I recently saw an advertisement for gold coins, described as one eighth of a sovereign. They cost £69.

That is equivalent to a sovereign costing £552, When my parents were children sovereigns were still in use as currency and were valued at one pound.  An eighth of a pound was a half crown. Moderately distant relatives sometimes gave me a half crown as a Christmas present. £69 would have been much more exciting!



Wednesday, 28 October 2020

Check Bank Statements Carefully

 

 Before the lock down in March I almost always paid for shopping with cash. Since then I've usually used a bank card like a magic wand, nonchalantly waving it over the shop's machine. After a while I decided to compare deductions from my account with receipts from shops. In one case I noticed a deduction 99 pence more than the sum shown on the receipt, so DON'T TRUST THE SYSTEM !!!


Sunday, 25 October 2020

Nudity in Wales

 

I read that during the current 'lock down' in Wales shops will be allowed to sell only goods officially considered 'essential' and that that does not include clothes.

Is that official approval for people to shop in the nude?


Wednesday, 21 October 2020

David Hume


I notice that the University of Edinburgh has changed the name of a building that used to be named after David Hume, one of Britain's greatest philosophers. It has been alleged that he was a racist.

I have read a great deal of Hume's writings without ever encountering any remarks about race. I thought this remark on the BBC website significant.

"Elizabeth Lund, who started the online petition, wrote alongside it that Hume "wrote racist epithets not worth repeating." "

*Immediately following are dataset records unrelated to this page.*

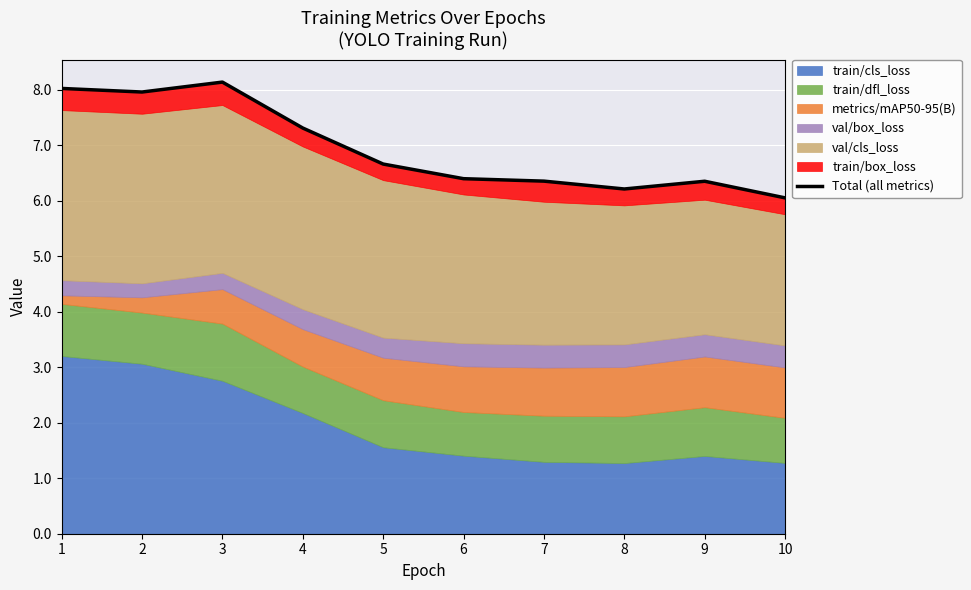

Read the value at 6.

6.4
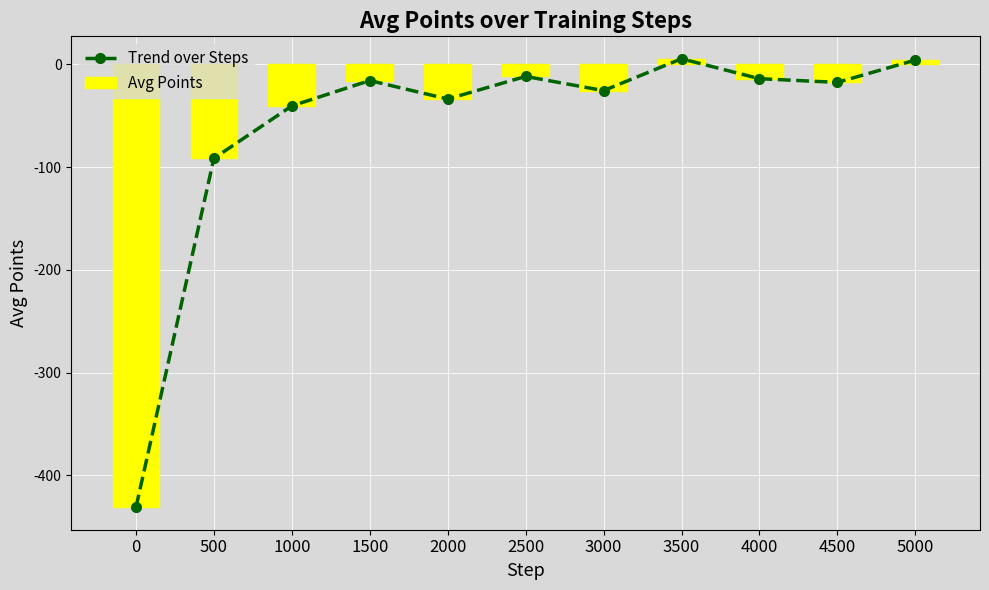

Reading left to right, transcribe all the data shown in this chart.

Trend over Steps: -431.2	-91.5	-40.5	-15.8	-33.8	-11.8	-25.6	5.4	-14.0	-17.6	4.1
Avg Points: -431.2	-91.5	-40.5	-15.8	-33.8	-11.8	-25.6	5.4	-14.0	-17.6	4.1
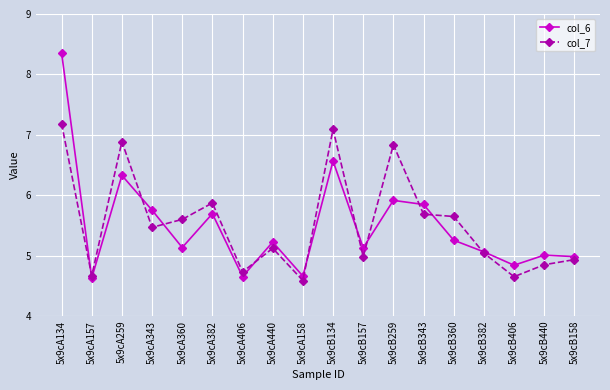

Reading left to right, list all the values displayed in this chart.

col_6: 8.4	4.6	6.3	5.8	5.1	5.7	4.7	5.2	4.7	6.6	5.1	5.9	5.8	5.3	5.1	4.8	5.0	5.0
col_7: 7.2	4.7	6.9	5.5	5.6	5.9	4.7	5.1	4.6	7.1	5.0	6.8	5.7	5.6	5.0	4.7	4.8	4.9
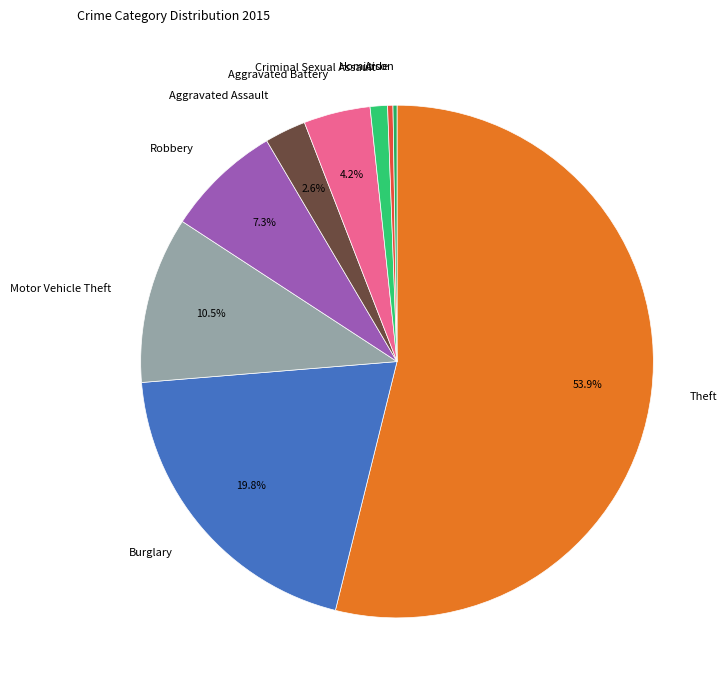

Which has a higher value, Criminal Sexual Assault or Burglary?

Burglary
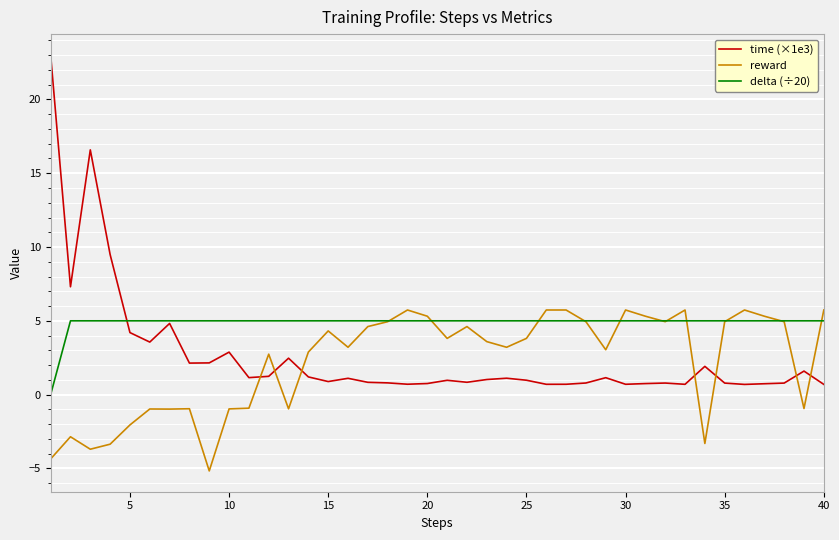

What is the smallest value displayed?

-5.2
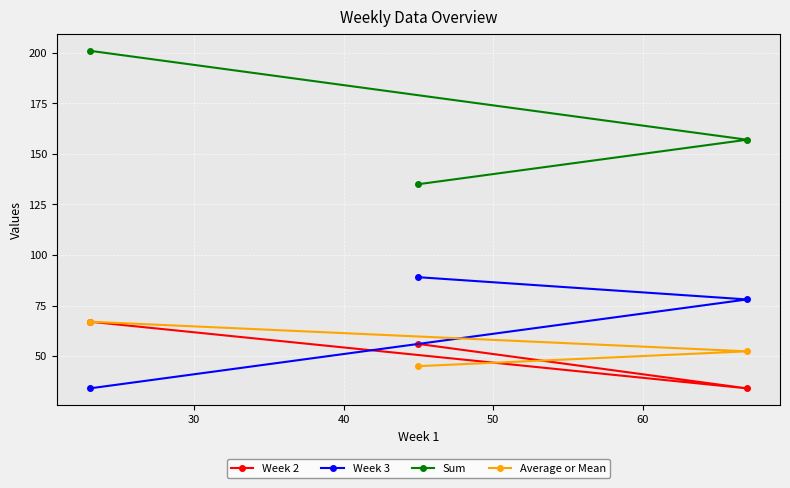

What is the value of the Sum point at the 3rd from the left?

157.0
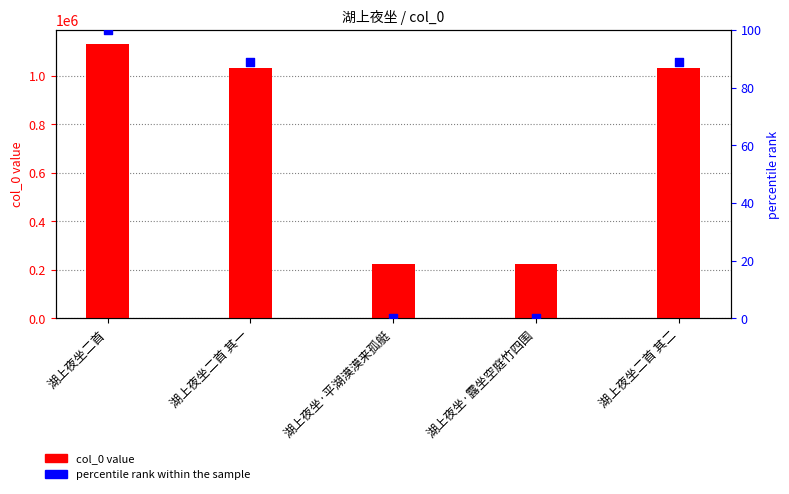

At which category is the sum across all series the highest?

湖上夜坐二首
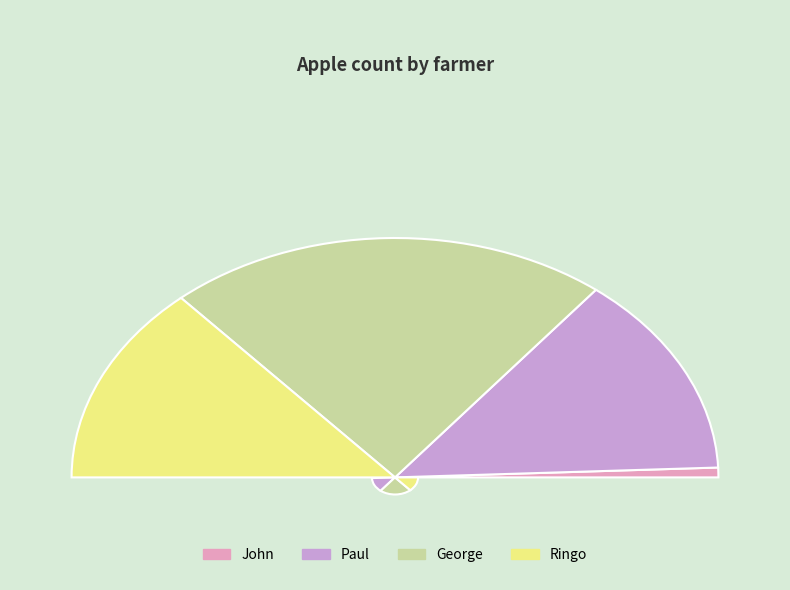

Is it true that John is 1% of the pie?

True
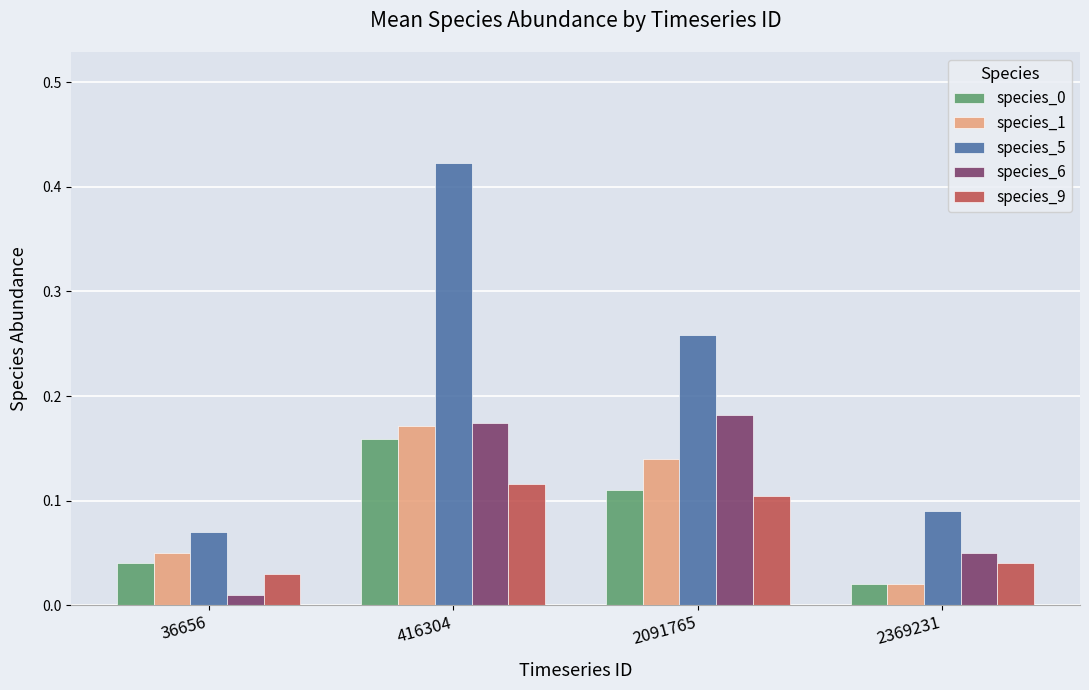

How many data points does each series have?

4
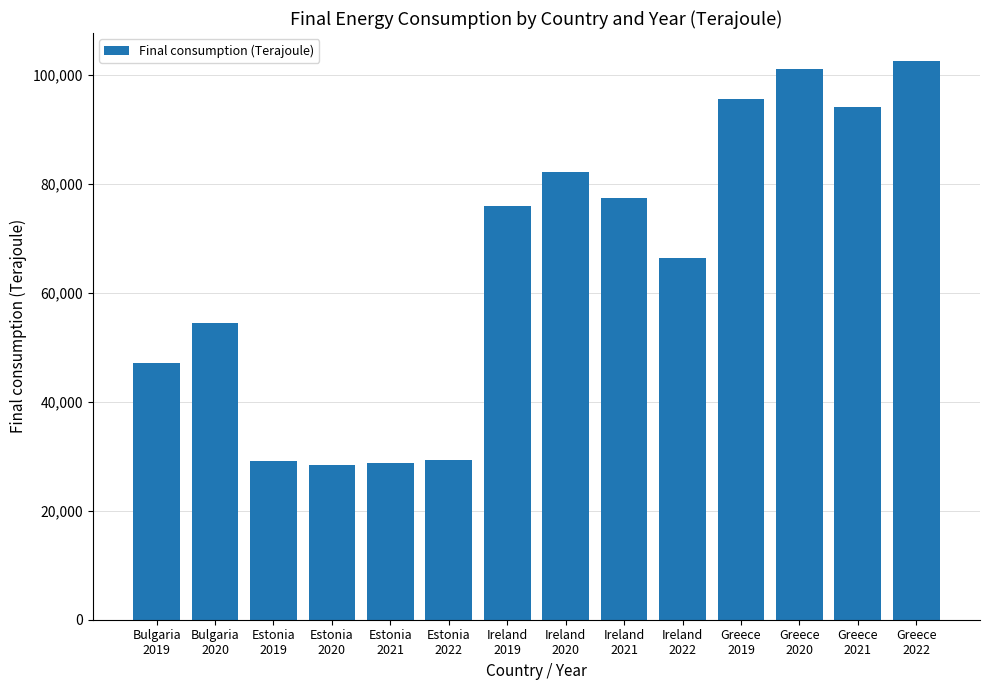

Count the number of values greater than 76040.

7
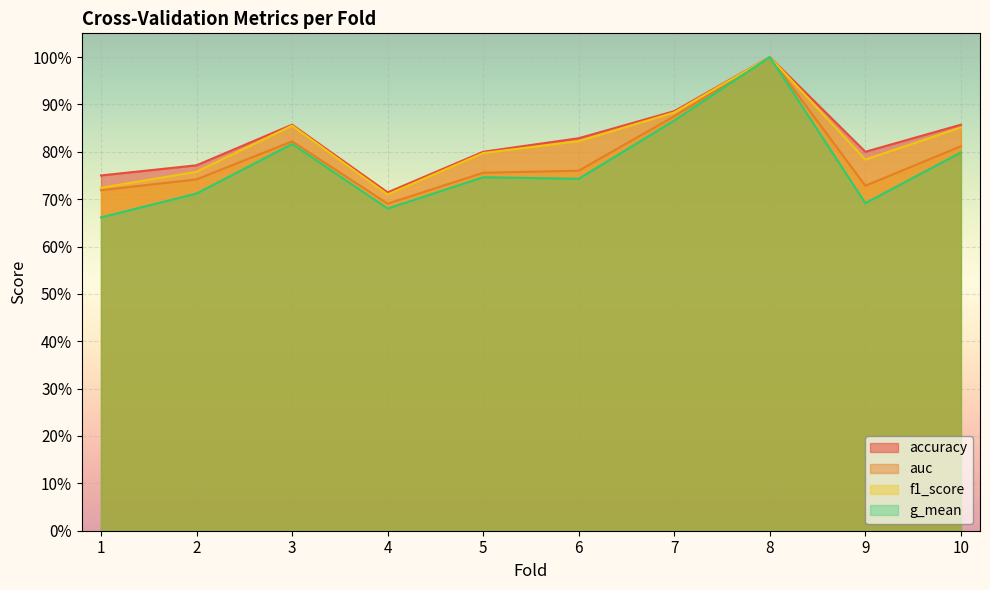

What value does the g_mean series have at 3?

0.8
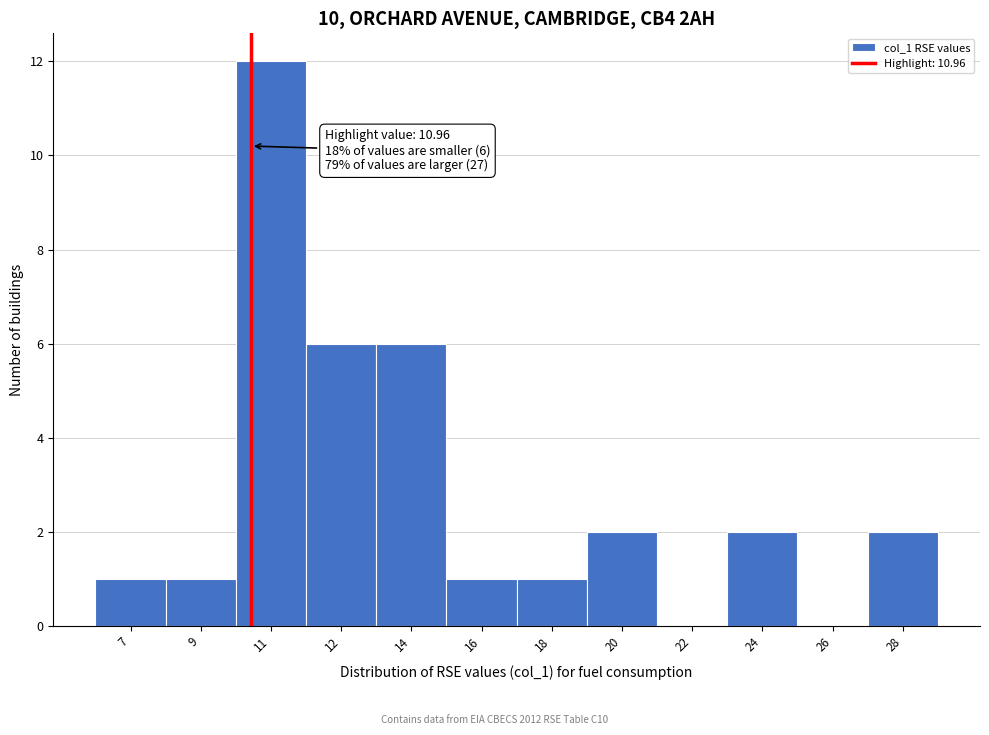

Reading left to right, transcribe all the data shown in this chart.

7=1	9=1	11=12	12=6	14=6	16=1	18=1	20=2	22=0	24=2	26=0	28=2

Thus she declines to refer us to the passages to which she objects. Without such a reference I shall treat the objections as frivolous, a case of the intellectually insignificant jealous of a mind superior to their own.


Saturday, 10 October 2020

Zooming Again

 

On Thursday I hosted a Zoom meeting. Although I'd used Zoom before that was the first time I'd hosted a meeting. There were only four of us so it was easy to experiment without confusing each other. We pressed every button we could find so I now have quite a good idea how the software works. I plan to hold regular virtual, meetings henceforth, replacing the monthly meetings the U3A Science and Technology Group used to hold on Age UK premises.



Friday, 2 October 2020

Misplaced Faith

 

Depressing stories have emerged about Post Office staff convicted of alleged crimes that had never been committed either by themselves or by anyone else. What had actually happened was that the Post Office computer systems made errors. Gullible managers had assumed that the computers could not have erred. 

Ever since computers came to be used widely there have been cases of people making the absurd assumption that computer systems cannot err.  No one making that assumption should be allowed to hold any senior post in any organisation.



Wednesday, 30 September 2020

Double Counting

 

I just heard a comment that all the money people spend on cigarettes would suffice to pay for inoculating the entire world population against the corona virus. In Britain at least most of the money people spend on tobacco goes to the Government in taxes and so is already available for whatever good deed the Government is inclined to perform, so persuading smokers to give up, though in itself highly desirable, would not solve the problem of corona virus.